I had my breast implant surgery on Monday, January 8. I spoke to the CRNA (certified registered nurse anesthesiologist) before the procedure and explained in detail how I did not want any drugs in the benzodiazepine family (Versed) or heavy narcotics used. I was okay with propofol and any gas that she may need to keep me under. We discussed scenarios where she would need to use other agents, such as steroids or antihistamines, and I agreed to the antihistamines but wanted to avoid any steroids. I was very clear that “less is more” in my case, as I had recovered from a chemical brain injury caused by the prescribed use of a benzodiazepine. I thought we were on the same page and felt good about going under for the procedure.

The surgery lasted a bit over three hours. They removed the implants and the capsule and did a lift. I regained consciousness in the recovery room and instantly experienced the most terrifying reaction to anesthesia I have ever had (this surgery was the tenth time I have had general anesthesia). I was incredibly weak, dizzy, and nauseous. The pain was fairly intense as well. But it was the hallucinations that frightened me. I also had a flashback to abuse. I have never had such a bad reaction to general anesthesia before. I spent nine hours in recovery and only went home because there was not enough staff to watch over me during the night. It wasn’t a good experience, and certainly not what I had expected. I’ve never hallucinated or had flashbacks due to general anesthesia.

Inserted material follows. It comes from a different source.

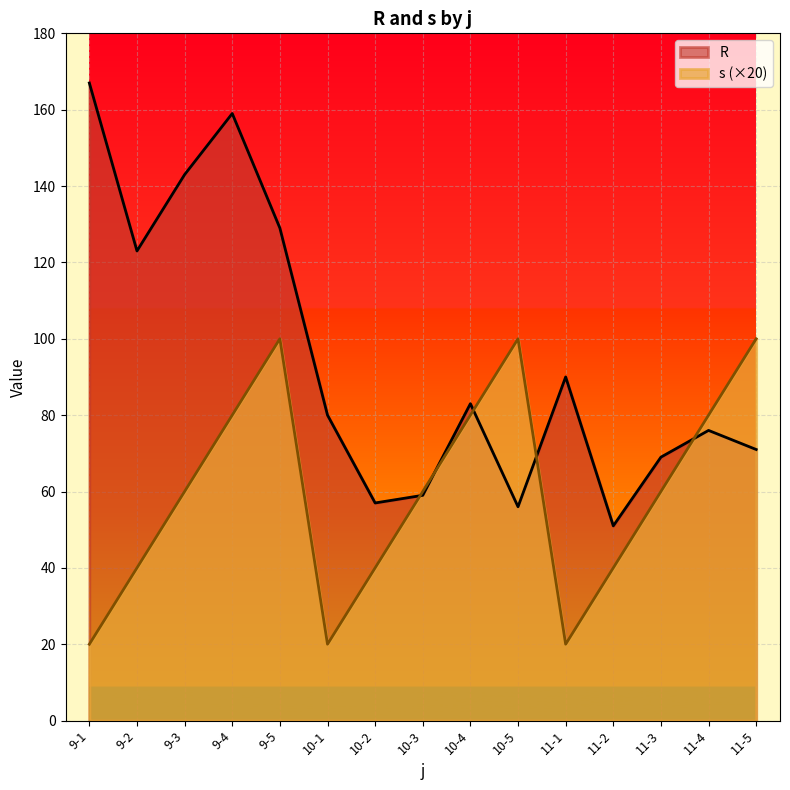

Does the chart display data point markers on the line(s)?

No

So what happened? Ketamine. The CRNA came to check on me and told me she had used a small amount of Ketamine, and when she was called away for lunch, the covering anesthesiologist gave me more.  Ketamine was never discussed pre-surgery, and had it been, I would have refused it unless it was needed as a life-saving measure. Ketamine cranks up glutamate, something anyone in benzo withdrawal doesn’t need. Ketamine is known for its dissociative and hallucinogenic properties. I am not in benzo withdrawal, but avoiding psycho-active medications might be the wisest thing to do for quite a long time after we are healed.

Today is one week post-surgery. It took this long for my body to process all the drugs I was given and for my brain to settle back down. I had profound weakness, dizziness, and nausea for quite a few days. Fortunately, the healing of my flesh is going amazingly well. No complaints about that at all. I am deeply happy that my implants are out. Already, I feel an improvement from the breast implant illness symptoms I’ve had for so many years. (My implants were almost 40 years old!) I have processed the trauma from the ketamine and feel optimistic about the next five weeks of my healing. I am eager to get back to the gym and resume my normal lifestyle when I am fully recovered.

Some of my clients have used ketamine as a way to cope with anxiety or depression during benzo withdrawal. I’ve not had anyone be successful with it. Many reported that it made their benzo withdrawal symptoms worse. I’ve never been a big fan of it for those harmed by benzos, and now I want to share that I believe anyone having surgery in benzo withdrawal (and perhaps even after healed) should request that ketamine only be used if it is absolutely necessary. My PCP has now noted in my chart that I cannot ever be given ketamine again. Hopefully, I won’t need any more surgeries, but if I do. I’ll make certain that ketamine won’t be used.

I return to coaching and my support group next Monday. I am looking forward to being back at work and I am grateful to be entering this new year healthier. I already feel the positive difference without the implants!  As bad as my experience was, I kept reminding myself that “it wasn’t benzo withdrawal.” We can get through anything post withdrawal! And the good news is, as messed up as my brain was by the ketamine, it didn’t cause a setback to benzo withdrawal. We really do heal and get beyond our benzo injury!